CREATE statements are used to register a table/view/function into current or specified Catalog. A registered table/view/function can be used in SQL queries.
Flink SQL supports the following CREATE statements for now:
CREATE statements can be executed with the sqlUpdate()
method of the TableEnvironment
, or executed in SQL CLI. The sqlUpdate()
method returns nothing for a successful CREATE operation, otherwise will throw an exception.
The following examples show how to run a CREATE statement in TableEnvironment
and in SQL CLI.
EnvironmentSettings settings = EnvironmentSettings.newInstance()...
TableEnvironment tableEnv = TableEnvironment.create(settings);
// SQL query with a registered table
// register a table named "Orders"
tableEnv.sqlUpdate("CREATE TABLE Orders (`user` BIGINT, product STRING, amount INT) WITH (...)");
// run a SQL query on the Table and retrieve the result as a new Table
Table result = tableEnv.sqlQuery(
"SELECT product, amount FROM Orders WHERE product LIKE '%Rubber%'");
// SQL update with a registered table
// register a TableSink
tableEnv.sqlUpdate("CREATE TABLE RubberOrders(product STRING, amount INT) WITH (...)");
// run a SQL update query on the Table and emit the result to the TableSink
tableEnv.sqlUpdate(
"INSERT INTO RubberOrders SELECT product, amount FROM Orders WHERE product LIKE '%Rubber%'");
val settings = EnvironmentSettings.newInstance()...

══════════

Work to complete:
**a.** Reproduce the Flink CREATE statement page from "CREATE statements are" to "CLI. The sqlUpdate()".
**b.** List every line of the records that contains the word "Thor", matching its case exactly.
The records are unrelated to the Flink CREATE statement page.

══════════

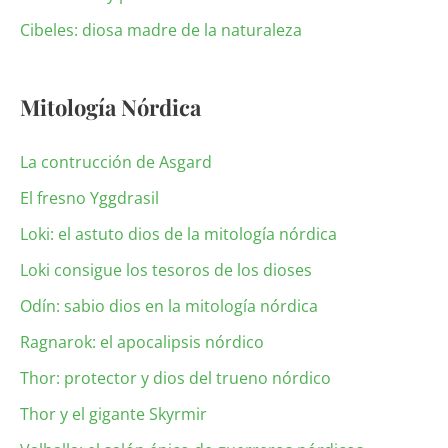
Cibeles: diosa madre de la naturaleza
Mitología Nórdica
La contrucción de Asgard
El fresno Yggdrasil
Loki: el astuto dios de la mitología nórdica
Loki consigue los tesoros de los dioses
Odín: sabio dios en la mitología nórdica
Ragnarok: el apocalipsis nórdico
Thor: protector y dios del trueno nórdico
Thor y el gigante Skyrmir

══════════

Answers for the exercise:
**a.**
CREATE statements are used to register a table/view/function into current or specified Catalog. A registered table/view/function can be used in SQL queries.
Flink SQL supports the following CREATE statements for now:
CREATE statements can be executed with the sqlUpdate()
method of the TableEnvironment
, or executed in SQL CLI. The sqlUpdate()

**b.**
Thor: protector y dios del trueno nórdico
Thor y el gigante Skyrmir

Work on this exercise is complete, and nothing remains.